老人雑記

生活の中で気づいた浮世の事

シリアの牢は冷たかったろう

2018-11-10 21:28:59 | 俳句
  いつ死んでも覚悟は?やっぱりできていなかった。

四日間は原因不明の熱に悩まされ、食欲は全く無い。
夫が買ってきた、アイスクリームの美味しかったこと。
食べなくてはと、ヨーグルのカップを無理して食べる。
病院食には手をつけられない。

心臓検査までに、熱が下がればと、努力。
熱は努力をして下がるものではない。

が、幸いに、検査の時は熱は平熱になっていた。
血液検査の結果、体内のどこかが、熱の原因となる炎症があるからと CT の検査もやった。
その結果は待たずに心臓の検査を、、、。
救急車で来たのだけれど、検査の前日になって、いつもの主治医が突然現われて、
「葉さん、お久ぶりです。
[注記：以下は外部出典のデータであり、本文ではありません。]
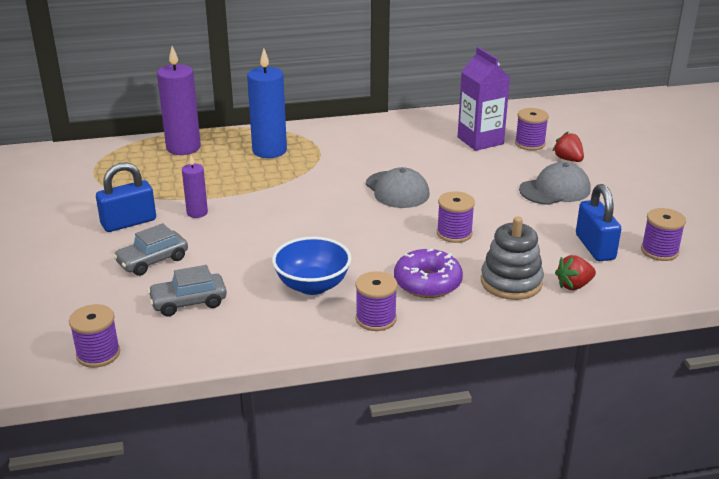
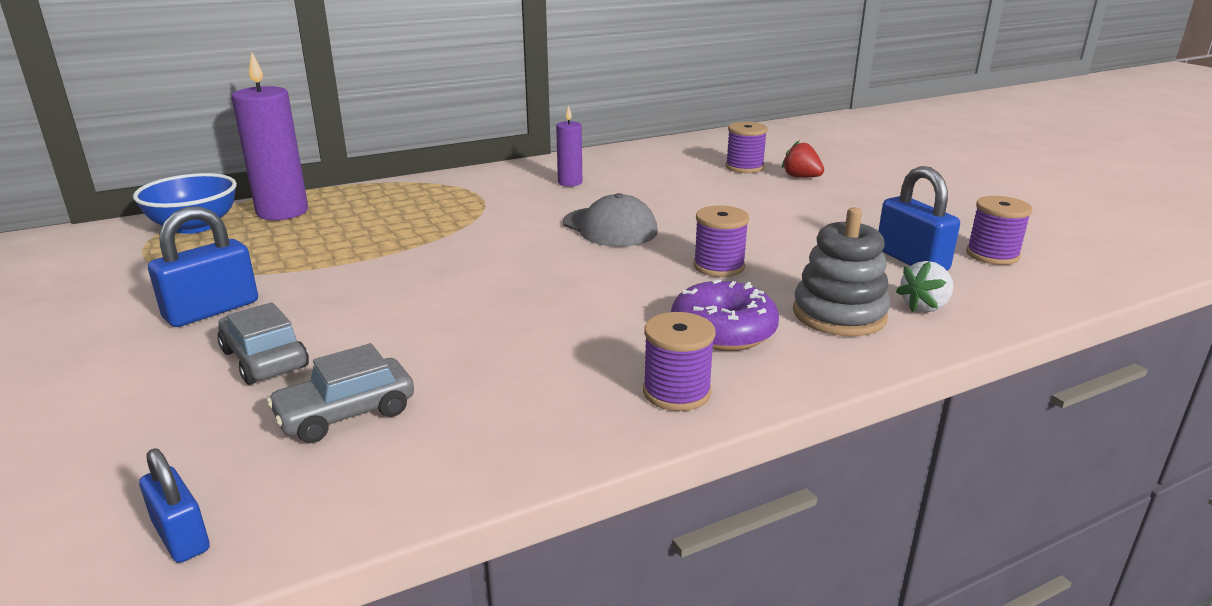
camera: 15 degrees left, 5 degrees down
(98, 354) = (181, 536): purple spool -> blue padlock
(152, 261) = (264, 359): grey car -> grey car turned 105 degrees clockwise
(197, 213) = (325, 285): purple candle -> purple candle (570, 182)
(269, 151) = (411, 204): blue candle -> none
(312, 285) = (550, 358): blue bowl -> blue bowl (195, 226)
(480, 140) = (683, 169): purple carton -> none
(555, 190) = (810, 207): grey cap -> none
(574, 285) = (925, 307): red strawberry -> white strawberry

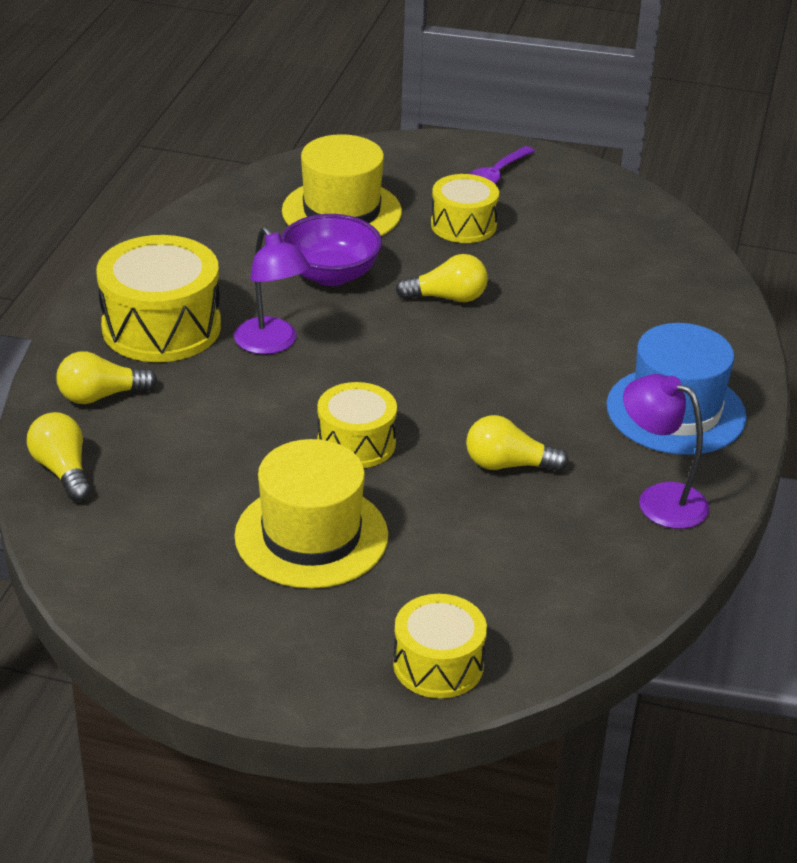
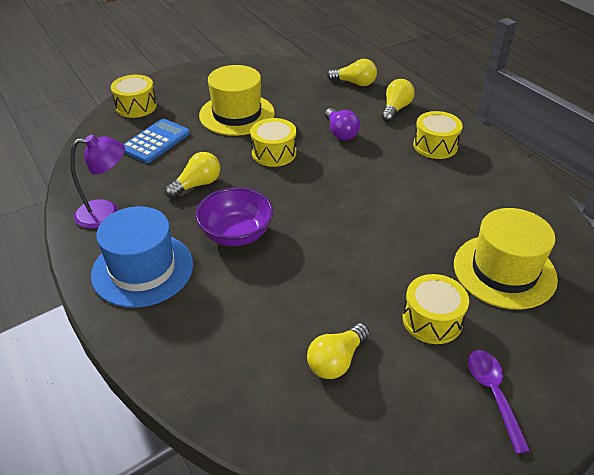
camera: 135 degrees right, 5 degrees up
(161, 327) = (435, 145): yellow drum -> yellow drum, size x0.61
(230, 413) = (340, 132): none -> purple light bulb
(272, 344) = (381, 169): purple lamp -> none
(331, 274) = (428, 223): purple bowl -> purple bowl (236, 234)
(447, 298) = (353, 254): yellow light bulb -> yellow light bulb (336, 360)
(485, 568) = (156, 141): none -> blue calculator

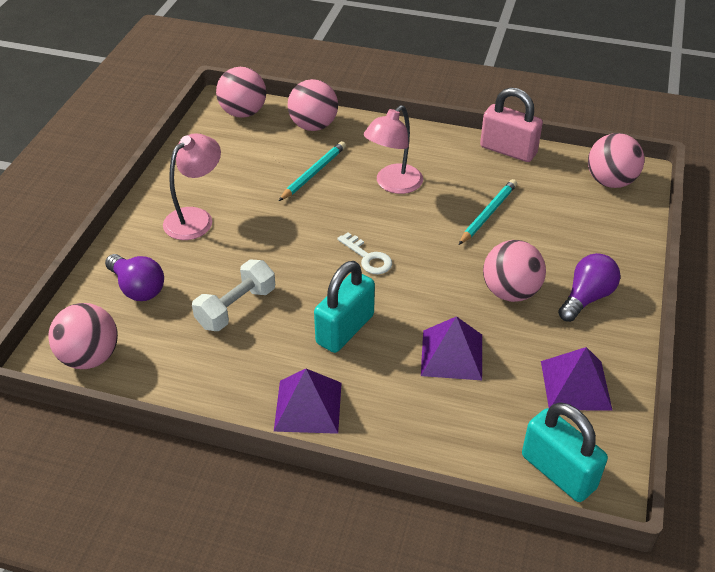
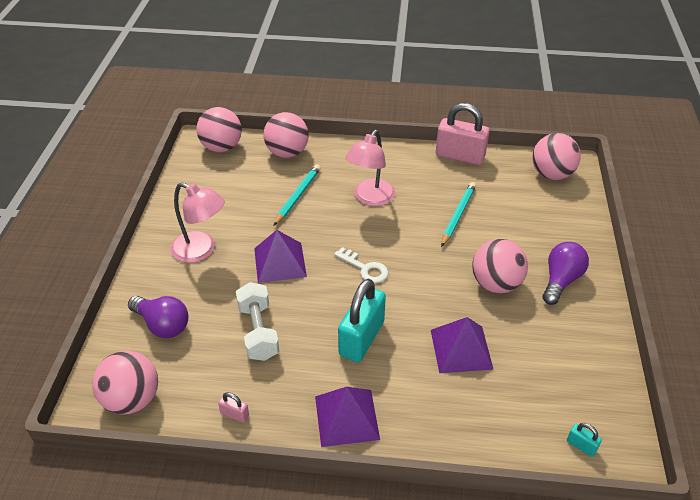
camera: 10 degrees left, 0 degrees up
(191, 386) = (235, 414): none -> pink padlock
(195, 218) = (201, 250): pink lamp -> pink lamp turned 90 degrees clockwise
(236, 308) = (258, 331): white dumbbell -> white dumbbell turned 45 degrees counterclockwise
(558, 472) = (581, 445): turquoise padlock -> turquoise padlock, size x0.42
(576, 385) = (573, 362): purple pyramid -> purple pyramid (280, 262)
忙しくして申しわけないのですが、急遽今から、あなたの検査をやります」と。

検査室の順を待って、日がだいぶ経っていた。
救急の当日の医師が今回は主治医となってい、毎日何度も診てくださっていた。

前からの馴染みの医師が六日目に病室に来てくださったのだった。


どの医師も良心的に診てくださっているが、検査は一日でも早い方が良い。
診断が早ければ、治療方針もおのずと決まってくるからだ。

検査の結果は、去年の施術の跡は悪くなっていないとのこと。
燃えるような胸の痛みは他の逆流性胃炎などに原因があるからかもと薬で様子を見ることとなった。

お騒がせの患者だ、、、が痛みも熱も原因はあったにちがいが無い。苦しい日々が続いた。


熱が下がると、病室で俳句を考えたり、、、、

       
         病室のかげろひ十一月三日

この日は、俳誌の25周年大会が東京で行われている。
名もなく貧しい私は遠くから大会の成功を祈るのみ。
出席などは考えもしなかったが入院中の身を考えると少し淋しい。



         夫ならでは焼き芋の見舞かな

食欲の無い私のために、ほくほっかほっかの石焼き芋を持ってきてくれる。



         大嚏轟く真夜の病棟に

患者のどなたかの
嚏が病棟にひびき渡った。元気で結構だ。
一方で手術がおもわしくなくて、亡くなった患者さんもいた。


         手術台冷たシリアの牢思ふ

あたかもシリアで拘束をされていた安田さんが開放をされた。
かまびすしい「自己責任論」
それより先に命の重みを考えて欲しい。
最初に拘束された時点では、彼の責任のことも考えたけれど、今は命があったことを一番に、素直に喜んであげたい。
シリアの牢もさぞ冷たかっただろうと手術中に思った。


     
          朝日さす卓の新米退院す


点滴、枕頭台、看護師 、、、、   類想、類句、以外と詠むのは難しい。